-------- Provided information

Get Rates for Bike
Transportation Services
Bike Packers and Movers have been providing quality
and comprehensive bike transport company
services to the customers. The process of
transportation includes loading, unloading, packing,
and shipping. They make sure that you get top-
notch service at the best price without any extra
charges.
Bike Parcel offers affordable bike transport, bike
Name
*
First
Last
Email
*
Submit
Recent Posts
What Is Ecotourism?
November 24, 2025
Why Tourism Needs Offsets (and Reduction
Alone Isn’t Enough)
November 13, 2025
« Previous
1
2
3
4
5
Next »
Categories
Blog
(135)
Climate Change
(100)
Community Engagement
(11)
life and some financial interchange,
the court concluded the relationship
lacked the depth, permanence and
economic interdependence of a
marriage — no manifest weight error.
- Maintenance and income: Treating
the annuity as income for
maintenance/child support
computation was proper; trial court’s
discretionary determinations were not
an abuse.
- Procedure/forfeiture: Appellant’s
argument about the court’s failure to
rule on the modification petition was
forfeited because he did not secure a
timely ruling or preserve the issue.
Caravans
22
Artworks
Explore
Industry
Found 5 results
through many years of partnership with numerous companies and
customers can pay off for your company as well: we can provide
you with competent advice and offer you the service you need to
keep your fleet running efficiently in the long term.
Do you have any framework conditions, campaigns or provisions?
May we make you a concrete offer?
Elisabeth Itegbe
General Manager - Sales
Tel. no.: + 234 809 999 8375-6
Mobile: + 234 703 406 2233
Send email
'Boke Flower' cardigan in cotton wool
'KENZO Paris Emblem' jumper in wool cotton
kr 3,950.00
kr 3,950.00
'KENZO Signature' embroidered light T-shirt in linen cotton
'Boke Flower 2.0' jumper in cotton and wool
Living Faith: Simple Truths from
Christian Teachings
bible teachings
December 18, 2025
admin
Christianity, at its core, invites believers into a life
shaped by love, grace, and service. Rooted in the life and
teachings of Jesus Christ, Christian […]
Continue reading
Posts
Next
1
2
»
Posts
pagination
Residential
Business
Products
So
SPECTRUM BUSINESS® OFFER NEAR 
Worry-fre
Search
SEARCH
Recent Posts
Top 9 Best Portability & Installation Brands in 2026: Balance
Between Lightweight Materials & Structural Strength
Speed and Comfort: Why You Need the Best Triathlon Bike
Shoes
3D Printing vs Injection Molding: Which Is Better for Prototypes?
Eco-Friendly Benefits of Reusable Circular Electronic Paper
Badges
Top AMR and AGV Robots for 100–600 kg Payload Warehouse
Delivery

----------------

● Job item:
Output every line of the items above, word for word, with no changes.

● Solution for this problem:
Get Rates for Bike
Transportation Services
Bike Packers and Movers have been providing quality
and comprehensive bike transport company
services to the customers. The process of
transportation includes loading, unloading, packing,
and shipping. They make sure that you get top-
notch service at the best price without any extra
charges.
Bike Parcel offers affordable bike transport, bike
Name
*
First
Last
Email
*
Submit
Recent Posts
What Is Ecotourism?
November 24, 2025
Why Tourism Needs Offsets (and Reduction
Alone Isn’t Enough)
November 13, 2025
« Previous
1
2
3
4
5
Next »
Categories
Blog
(135)
Climate Change
(100)
Community Engagement
(11)
life and some financial interchange,
the court concluded the relationship
lacked the depth, permanence and
economic interdependence of a
marriage — no manifest weight error.
- Maintenance and income: Treating
the annuity as income for
maintenance/child support
computation was proper; trial court’s
discretionary determinations were not
an abuse.
- Procedure/forfeiture: Appellant’s
argument about the court’s failure to
rule on the modification petition was
forfeited because he did not secure a
timely ruling or preserve the issue.
Caravans
22
Artworks
Explore
Industry
Found 5 results
through many years of partnership with numerous companies and
customers can pay off for your company as well: we can provide
you with competent advice and offer you the service you need to
keep your fleet running efficiently in the long term.
Do you have any framework conditions, campaigns or provisions?
May we make you a concrete offer?
Elisabeth Itegbe
General Manager - Sales
Tel. no.: + 234 809 999 8375-6
Mobile: + 234 703 406 2233
Send email
'Boke Flower' cardigan in cotton wool
'KENZO Paris Emblem' jumper in wool cotton
kr 3,950.00
kr 3,950.00
'KENZO Signature' embroidered light T-shirt in linen cotton
'Boke Flower 2.0' jumper in cotton and wool
Living Faith: Simple Truths from
Christian Teachings
bible teachings
December 18, 2025
admin
Christianity, at its core, invites believers into a life
shaped by love, grace, and service. Rooted in the life and
teachings of Jesus Christ, Christian […]
Continue reading
Posts
Next
1
2
»
Posts
pagination
Residential
Business
Products
So
SPECTRUM BUSINESS® OFFER NEAR 
Worry-fre
Search
SEARCH
Recent Posts
Top 9 Best Portability & Installation Brands in 2026: Balance
Between Lightweight Materials & Structural Strength
Speed and Comfort: Why You Need the Best Triathlon Bike
Shoes
3D Printing vs Injection Molding: Which Is Better for Prototypes?
Eco-Friendly Benefits of Reusable Circular Electronic Paper
Badges
Top AMR and AGV Robots for 100–600 kg Payload Warehouse
Delivery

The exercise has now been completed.